Вот, к примеру, два стихотворения:
Сон или явь?
Трепетанье зажатой в горсти
Бабочки...
Бусон
Покраснели глаза.
От подушки знакомый запах
Весенней ночью...
Окицура
Оба трехстишия построены на конкретной детали, которая является отправной точкой к развертыванию цепи ассоциаций. У Бусона это осязаемо достоверное ощущение зажатой в горсти бабочки, но эта конкретная бабочка может восприниматься шире - как человеческая жизнь вообще, а у более подготовленного читателя слова «сон» и «бабочка», поставленные рядом, неизбежно вызовут ассоциацию с известной притчей Чжуанцзы. Тому однажды приснилось, что он бабочка, и, проснувшись, он не мог понять - то ли он Чжуанцзы, которому приснилось, что он бабочка, то ли он бабочка, которой приснилось, что она Чжуанцзы. Таким образом, смысл стихотворения все более и более расширяется - так брошенный в воду камень оставляет после себя расходящиеся в стороны круги на воде.
В трехстишии Оницуры, которое предваряют слова: «Оплакивая смерть жены друга...» - отправным моментом также является конкретная деталь, на этот раз связанная уже не с осязанием, а с обонянием (кстати, «обонятельные» образы были весьма распространены и в поэзии вака, едва ли не более чем образы зрительные).
Выйдя за рамки канонизированного поэзией вака круга образов и тем, поэзия хайкай ввела в сферу эстетического освоения то, что всегда из этой сферы выпадало: мячик, забытый на крыше, старые башмаки в пруду под дождем, не говоря уже о блохах и прочих насекомых, которых раньше и упоминать-то никому бы не пришло в голову. Своеобразным кредо хайкай можно считать стихотворение Басе, написанное в память поэта Сампу:
К тебе на могилу принес Не лотоса гордые листья - Пучок полевой травы.
То есть той полевой травы, на которую никто из поэтов вака и внимания бы не обратил. Басе также говорил: «Ни в коем случае не должно смотреть на вещи свысока».
Если сопоставить японские пятистишия вака и трехстишия хокку с привычной нам западной поэзией, то можно заметить, что при всем своем своеобразии пятистишия все-таки ближе западной поэзии, чем трехстишия. Поэт вака, так же как и любой западный поэт-лирик, в конечном счете раскрывает в поэтическом произведении свои чувства. Другое дело, какими способами и ради чего он это делает.

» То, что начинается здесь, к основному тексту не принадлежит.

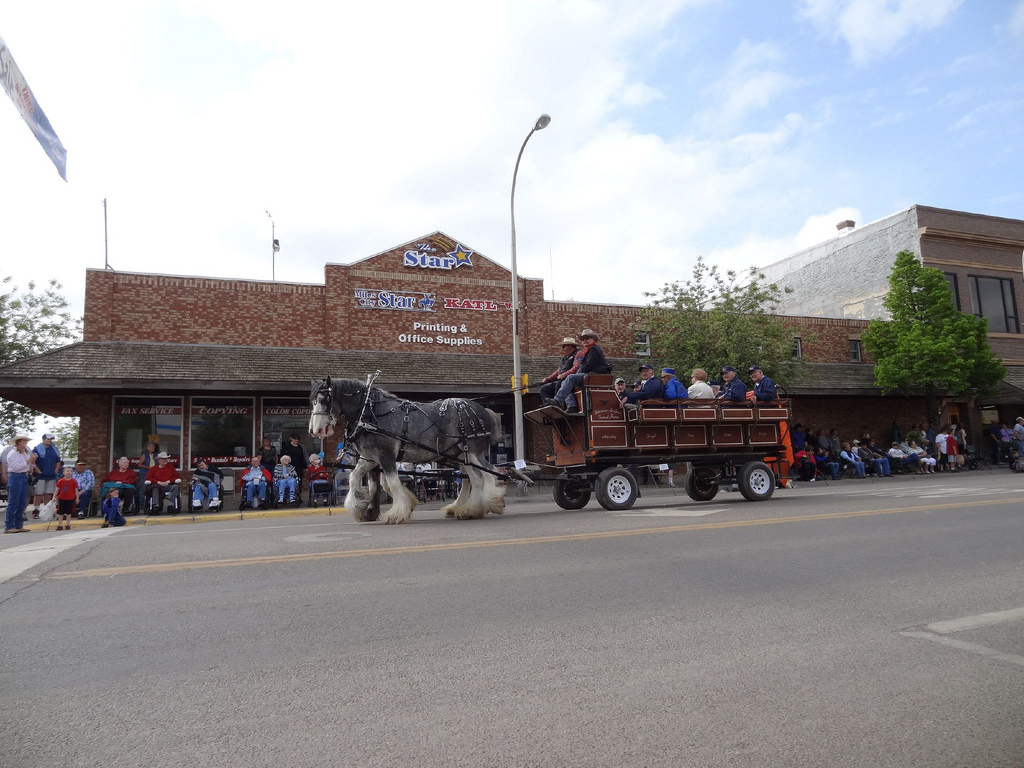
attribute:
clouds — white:
[49, 7, 378, 173]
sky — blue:
[4, 4, 998, 229]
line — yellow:
[168, 547, 342, 580]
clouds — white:
[4, 10, 934, 263]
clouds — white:
[207, 100, 245, 133]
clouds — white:
[318, 165, 410, 230]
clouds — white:
[364, 70, 460, 144]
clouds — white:
[596, 62, 667, 110]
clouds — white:
[639, 213, 694, 252]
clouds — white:
[728, 39, 827, 134]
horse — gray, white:
[313, 372, 503, 528]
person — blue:
[624, 358, 669, 403]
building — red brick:
[8, 213, 926, 467]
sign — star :
[8, 213, 926, 467]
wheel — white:
[595, 460, 640, 509]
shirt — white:
[6, 431, 41, 484]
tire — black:
[582, 467, 658, 519]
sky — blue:
[803, 36, 925, 188]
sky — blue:
[792, 73, 978, 207]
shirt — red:
[92, 464, 196, 501]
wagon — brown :
[534, 371, 809, 499]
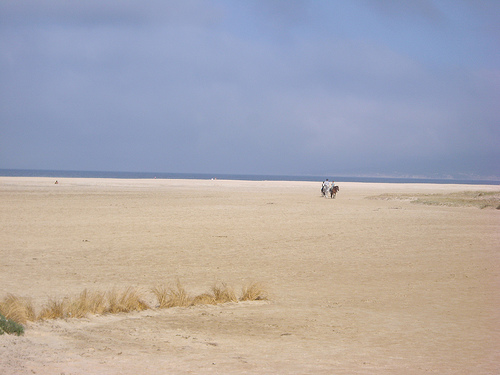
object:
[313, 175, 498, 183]
planter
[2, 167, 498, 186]
water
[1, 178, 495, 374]
ground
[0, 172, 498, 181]
ocean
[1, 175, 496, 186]
shore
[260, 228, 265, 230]
sand grain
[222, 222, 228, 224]
sand grain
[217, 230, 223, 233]
sand grain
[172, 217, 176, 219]
sand grain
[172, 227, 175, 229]
sand grain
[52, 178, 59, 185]
speck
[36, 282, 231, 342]
grass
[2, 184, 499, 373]
sand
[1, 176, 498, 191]
shoreline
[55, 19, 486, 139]
clear sky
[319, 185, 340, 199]
horses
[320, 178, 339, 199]
person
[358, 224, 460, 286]
dirt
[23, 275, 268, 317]
plants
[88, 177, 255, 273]
beach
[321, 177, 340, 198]
people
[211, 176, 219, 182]
street sign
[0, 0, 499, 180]
sky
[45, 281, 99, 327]
grass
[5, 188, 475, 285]
beach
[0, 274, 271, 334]
grass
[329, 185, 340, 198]
horse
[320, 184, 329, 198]
horse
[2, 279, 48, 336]
grass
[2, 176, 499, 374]
beach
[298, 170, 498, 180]
mountains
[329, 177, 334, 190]
person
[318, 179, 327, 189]
person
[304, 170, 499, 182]
land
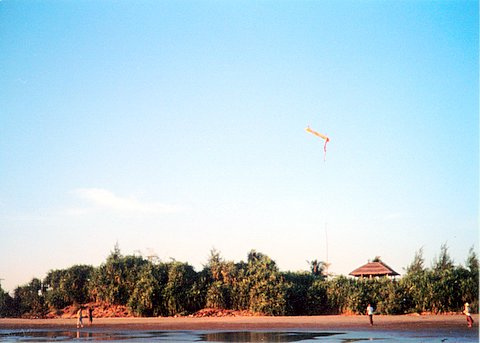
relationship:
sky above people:
[0, 1, 479, 274] [67, 297, 476, 329]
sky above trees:
[0, 1, 479, 274] [0, 242, 480, 313]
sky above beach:
[0, 1, 479, 274] [2, 315, 479, 329]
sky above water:
[0, 1, 479, 274] [2, 324, 477, 342]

Хокку - это больше чем поэзия, это способ достижения гармонии поэта с миром, это особый способ мышления, особый способ видения мира. Наверное, именно поэтому европейцы так по-разному относятся к хокку - одних эта поэзия отталкивает (как нечто совершенно непривычное), других (по той же самой причине) притягивает. Поэт, сочиняющий хокку, о чувствах не говорит вовсе, его цель иная - дать импульс, который заставит самого читателя непосредственно испытать то или иное чувство. Вернемся к процитированному выше трехстишию Басе о лягушке. В нем сопоставляются (именно сопоставляются, а не описываются) два конкретных образа - «пруд» и прыгнувшая в этот пруд «лягушка». Поэт не говорит о том, что почувствовал, когда лягушка прыгнула в пруд, не описывает сам пруд, для него хокку - это своеобразный способ войти в контакт с миром, ощутить себя его частью. Читатель же, призвав на помощь воображение, может явственно ощутить щемящую тишину заброшенного сада, тишину, которая становится еще более глубокой, более полной после прозвучавшего в ней всплеска. Читатель должен услышать и всплеск, и наступившую после него тишину, должен увидеть тенистый уголок сада, затянутую ряской неподвижную поверхность старого пруда, ощутить светлую печаль одиночества. Таково искусство хокку.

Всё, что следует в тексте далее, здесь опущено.